Even though there is a lot of "open air" in this design, my experience of moving it to various locations around the Chicagoland area has proven that it is by no means lightweight.
What's in it: Sharp 27" tv (featuring NTSC-quality, interlaced scan at 60 fields per second!); Playstation 2; Xbox (hardly ever gets played); Alesis RA-100 power amp; Sega Dreamcast; M-Audio Audiophile USB interface; Mitsubishi VCR; Apex AD-600 DVD player (no, not the one with all the cheats, sadly); Soundcraft Folio 14-channel mixer with a guitar cord coming out of it.
Required two sheets of 8x4 birch plywood, bunches of pine boards, and wood screws galore.
Yes, it is stained; just in a very half-assed manner.

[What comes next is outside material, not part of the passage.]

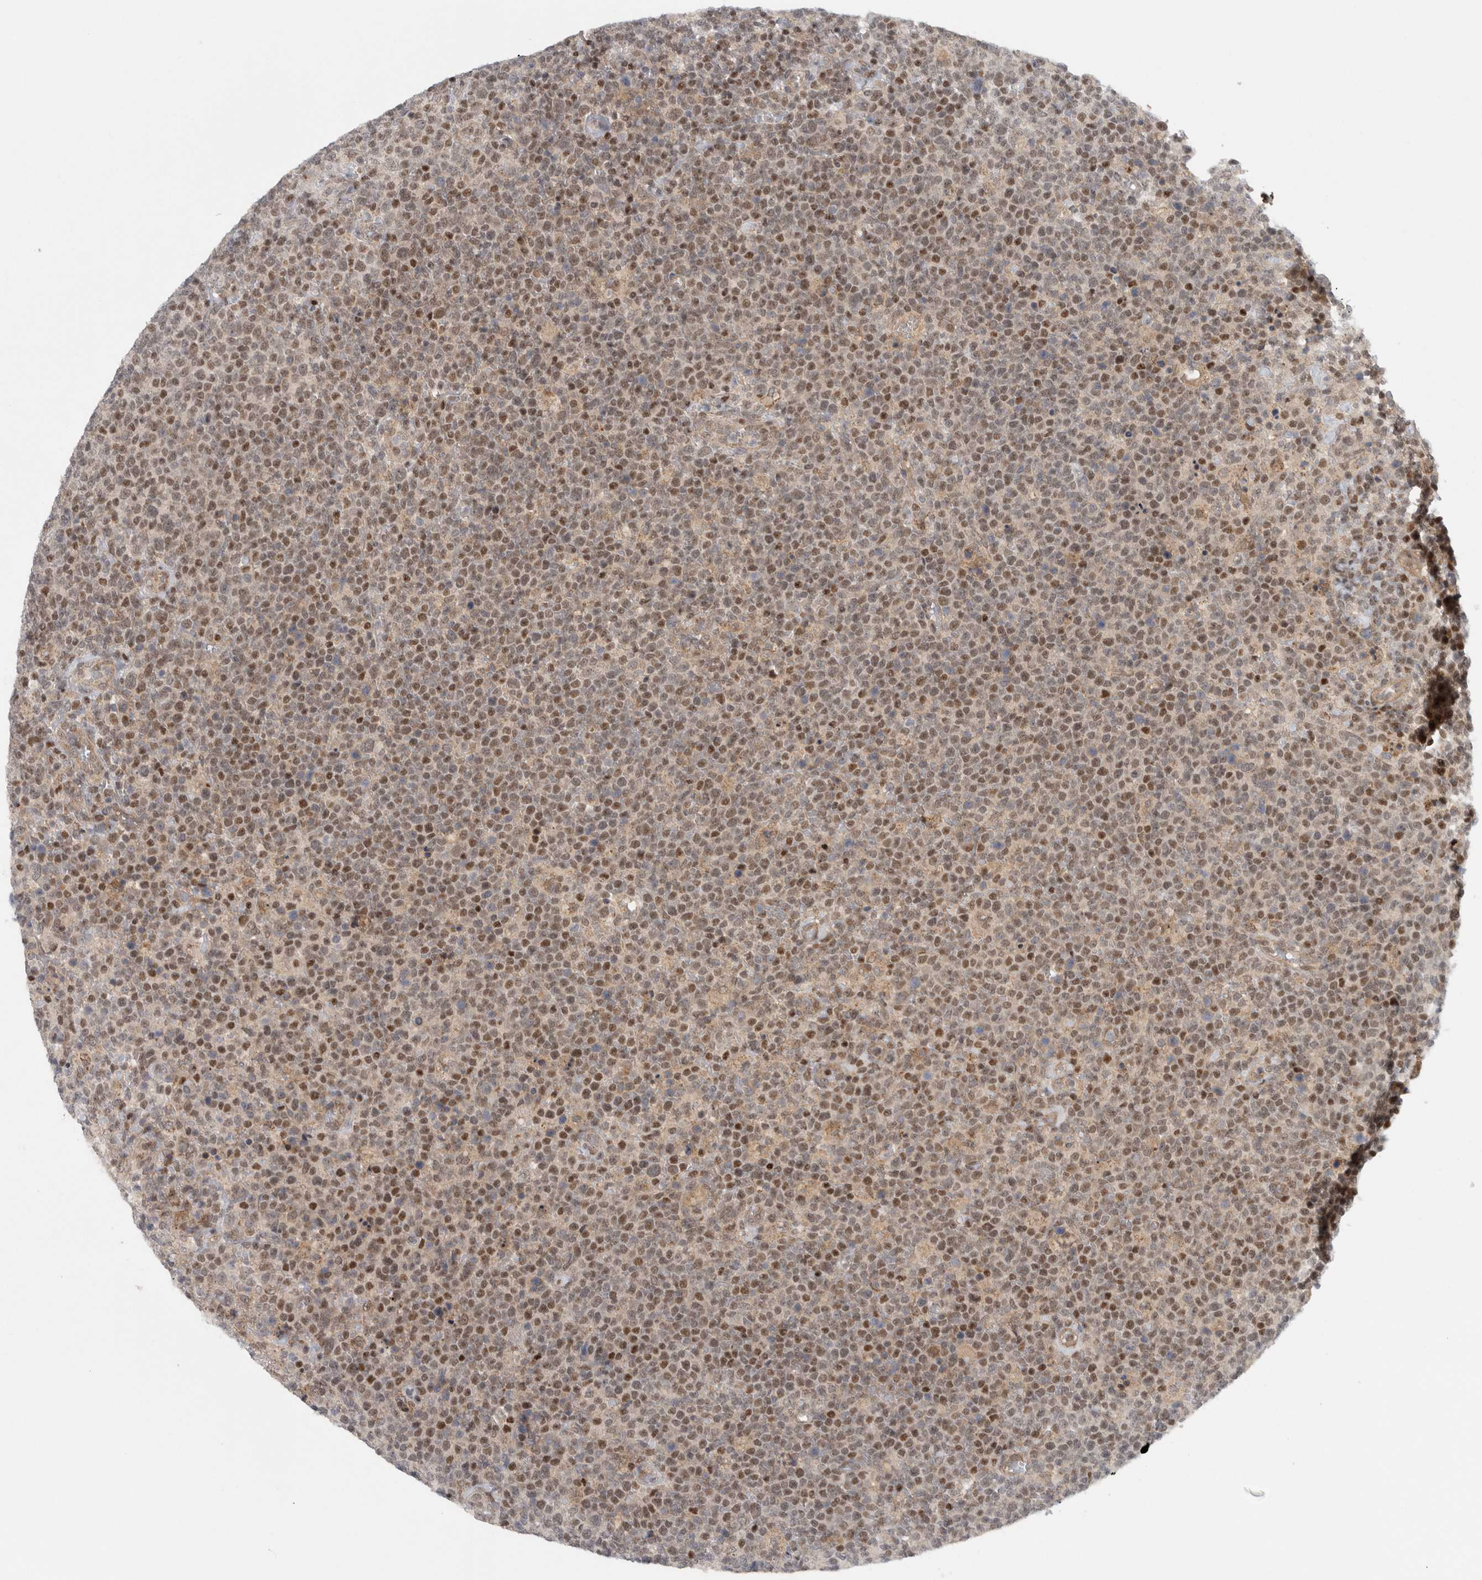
{"staining": {"intensity": "moderate", "quantity": ">75%", "location": "nuclear"}, "tissue": "lymphoma", "cell_type": "Tumor cells", "image_type": "cancer", "snomed": [{"axis": "morphology", "description": "Malignant lymphoma, non-Hodgkin's type, High grade"}, {"axis": "topography", "description": "Lymph node"}], "caption": "Moderate nuclear staining for a protein is appreciated in approximately >75% of tumor cells of lymphoma using IHC.", "gene": "KDM8", "patient": {"sex": "male", "age": 61}}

Super-Simple Studio Monitor Stands
I was SO EXCITED when I bought my first pair of genuine biamped nearfield monitors! No more trying to mix my songs on a crappy shelf unit or a PA system (and there is nothing worse than trying to mix a song on satellite/sub PC speakers)! However, finding something appropriate to put my new speakers on was a challenge. The monitor stands they sold at Guitar Center were WAY overpriced (hey, I'd already blown my wad on the speakers!). While browsing through a Crutchfield catalog I noticed a design I liked, and built something like it, at an appropriate height for nearfield listening. (I also put cheesy little adjustable feet on the bottom, in case I felt they weren't level)
Yes, I still have left the barcode stickers on the wood , and never finished them or painted them or anything. No one ever seemed to care. One last thing I'll say: while I am quite proud of how simple and effective they are, pine boards was a bad choice for a building material. At the time, however, that was all I knew how to use. But if I had to do it again (which I probably will), I'm definitely using MDF or plywood, because the pine is just too flimsy for the job.
Some tall CD shelves. Very practical and useful, but not very interesting to look at.